I like to think about the adventure of writing coming to us in the terms of Kavafis’ poem. There’s a list of institutions which prepare themselves for the encounter with writing and which, in the meantime, prepare us for the same. There’s the family, of course: the first members of society, the closest to us, who already show us the proof of writing’s existence before we have had a chance of seeing writing at all. They are literate before us, in the sense of a chronological priority, but also in the sense of a demonstrative priority: their literacy stands before us, as proof, as promise, as threat, as model.

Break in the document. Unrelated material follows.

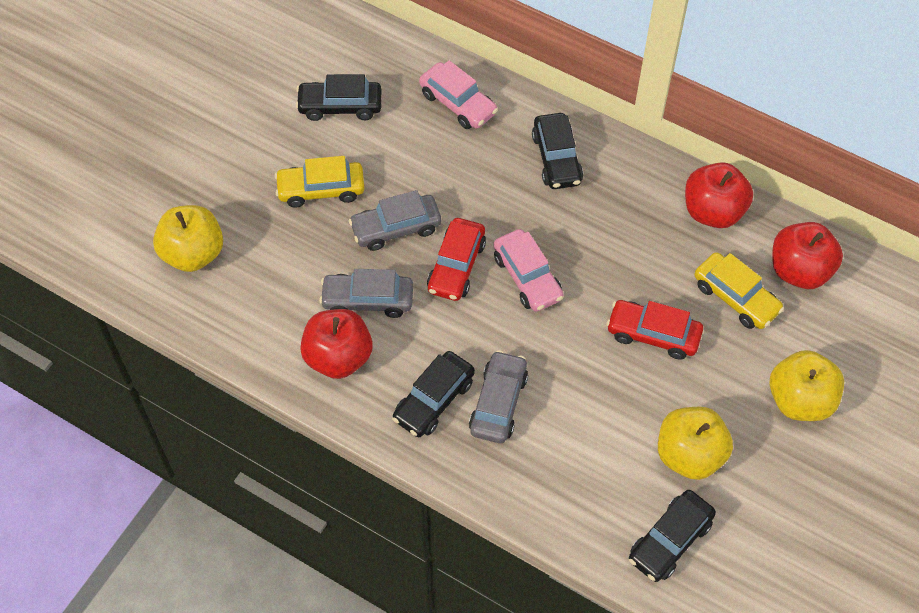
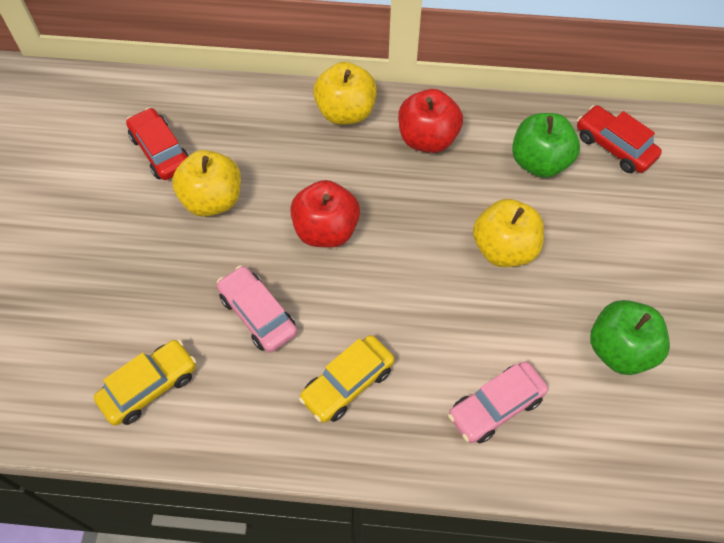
black car: 4 -> 0
green apple: 0 -> 2
grey car: 3 -> 0
red apple: 3 -> 2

Then there’s the proof of our names, another prophecy. We come upon ourselves, so to speak, through the realization that we are recordable, that there is a name given to us so as to be easier for the others to point us out. Not to remember us – because remembering takes into account physical traits –, but to point us out. As named creatures, we are pointed out. Made of points as if of full stops. We are creatures whose relevance is given by their ability to become signs on a piece of paper.
Then, for those who attend religious rituals, there is the proof of sacred texts. All religions teach through scriptures: through things that have been written, whether by other humans or through the direct agency of divine emanations. They too indicate how writing will be coming to us, how we are going to experience it when we’ll be face-to-face with it. We learn, here and now, that the first thing we’ll ever write will be our own name.

Source: Goins, Writer
And then, of course, the schools – impossible to circumvent. What’s central to the concept of literacy is that through the techniques we learn in schools (of writing, of composing, of using rhetoric to persuade, and so on) we lay traps to catch this eternal visitor, writing. There’s always a trick to be mastered in order to capture the visitor. For instance, the trick of using drawing techniques for the reproduction of letters. Or the trick Dominic pointed out last week on this blog, of using boxes to assure that writing doesn’t go out of bounds; that it stays nicely caged, tamed, subjected, imprisoned. This, like all the forms mentioned above, is pre-scribed writing. Scribed, or scripted, before us (once again, as a chronological, as well as a demonstrative priority).

Writing is a kind of solution. But unlike the kingdom in Kavafis’ poem, we know exactly what writing is a solution of, since we have lived to see the consequences. We are ourselves the consequences of writing, the proof of its solution. We are the solution.